Let’s start off with a quick sketch of the surface we are working with in this problem.

We included a sketch with traditional axes and a sketch with a set of “box” axes to help visualize the surface.

Because the orientation of the surface is upwards then all the normal vectors will be pointing outwards. So, if we walk along the edge of the surface, i.e. the curve \(C\), in the direction indicated with our head pointed away from the surface (i.e. in the same direction as the normal vectors) then our left hand will be over the region. Therefore the direction indicated in the sketch is the positive orientation of \(C\).

If you have trouble visualizing the direction of the curve simply get a cup or bowl and put it upside down on a piece of paper on a table. Sketch a set of axis on the piece of paper that will represent the plane the cup/bowl is sitting on to really help with the visualization. Then cut out a little stick figure and put a face on the “front” side of it and color the left hand a bright color so you can quickly see it. Now, on the edge of the cup/bowl/whatever you place the stick figure with it’s head pointing in the direction of the normal vectors (out away from the sphere/cup/bowl in our case) with its left hand over the surface. The direction that the “face” on the stick figure is facing is the direction you’d need to walk along the surface to get the positive orientation for \(C\).

Show Step 2

We are going to use Stokes’ Theorem in the following direction.
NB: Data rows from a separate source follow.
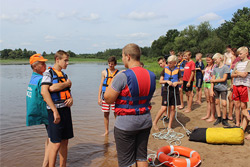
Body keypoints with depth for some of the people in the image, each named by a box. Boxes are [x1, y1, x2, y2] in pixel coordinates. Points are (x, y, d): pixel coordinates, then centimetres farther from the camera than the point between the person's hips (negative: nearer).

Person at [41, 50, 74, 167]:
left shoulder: (64, 75, 16)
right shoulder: (48, 73, -7)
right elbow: (44, 92, -19)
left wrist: (71, 98, -4)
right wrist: (55, 111, -23)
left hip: (66, 109, 7)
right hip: (55, 110, -7)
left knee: (65, 142, 12)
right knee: (56, 143, -4)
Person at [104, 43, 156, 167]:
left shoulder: (123, 77, -20)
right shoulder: (151, 76, 2)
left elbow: (108, 99, -15)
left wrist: (113, 81, -1)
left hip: (126, 124, -6)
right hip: (145, 121, 7)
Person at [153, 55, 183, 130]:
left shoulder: (177, 70, 3)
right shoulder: (165, 69, 2)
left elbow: (181, 81, 9)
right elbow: (160, 81, 3)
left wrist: (176, 83, -11)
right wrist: (167, 81, -14)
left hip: (175, 90, 2)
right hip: (166, 90, -1)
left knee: (172, 108, 4)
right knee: (164, 108, -6)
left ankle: (169, 126, 16)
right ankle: (155, 122, 10)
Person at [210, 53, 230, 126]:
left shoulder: (225, 67, -6)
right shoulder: (215, 68, 8)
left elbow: (224, 79, -12)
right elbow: (213, 79, 3)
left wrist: (214, 80, -5)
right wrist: (211, 90, -4)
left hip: (223, 88, -5)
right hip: (216, 88, 5)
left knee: (224, 104, -6)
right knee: (217, 102, 9)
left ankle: (224, 119, 7)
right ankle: (219, 117, 22)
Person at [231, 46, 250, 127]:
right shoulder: (238, 63, 15)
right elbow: (232, 75, 11)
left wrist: (237, 72, 3)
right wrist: (239, 74, -8)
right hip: (236, 85, 5)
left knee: (243, 106, 0)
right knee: (236, 105, 7)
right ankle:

\[\iint\limits_{S}{{{\mathop{\rm curl}\nolimits} \vec F\centerdot d\vec S}} = \int\limits_{C}{{\vec F\centerdot d\vec r}}\]

We’ve been given the vector field in the problem statement so we don’t need to worry about that. We will need to deal with \(C\).

Because \(C\) is just the curve along the bottom of the upper half of the sphere we can see that \(C\) in fact will be the intersection of the sphere and the \(xy\)-plane (i.e. \(z = 0\)). Therefore, \(C\) is just the circle of radius 4.

If we look at the sphere from above we get the following sketch of \(C\).

The parameterization of \(C\) is given by,

\[\vec r\left( t \right) = \left\langle {4\cos t,4\sin t,0} \right\rangle \hspace{0.25in}\hspace{0.25in}0 \le t \le 2\pi \]

The \(z\) component of the parameterization is zero because \(C\) lies in the \(xy\)-plane.

Show Step 3

Since we know we’ll need to eventually do the line integral we know we’ll need the following dot product.

\[\begin{align*}\vec F\left( {\vec r\left( t \right)} \right)\centerdot \vec r'\left( t \right) & = \left\langle {4\sin t, - 4\cos t,256\sin t{{\cos }^3}t} \right\rangle \centerdot \left\langle { - 4\sin t,4\cos t,0} \right\rangle \\ & = - 16{\sin ^2}t - 16{\cos ^2}t\\ & = - 16\end{align*}\]

Don’t forget to plug the parameterization of \(C\) into the vector field!

Show Step 4

Okay, let’s go ahead and evaluate the integral using Stokes’ Theorem.

\[\begin{align*}\iint\limits_{S}{{{\mathop{\rm curl}\nolimits} \vec F\centerdot d\vec S}} & = \int\limits_{C}{{\vec F\centerdot d\vec r}}\\ & = \int_{0}^{{2\pi }}{{ - 16\,dt}} = \require{bbox} \bbox[2pt,border:1px solid black]{{ - 32\pi }}\end{align*}\]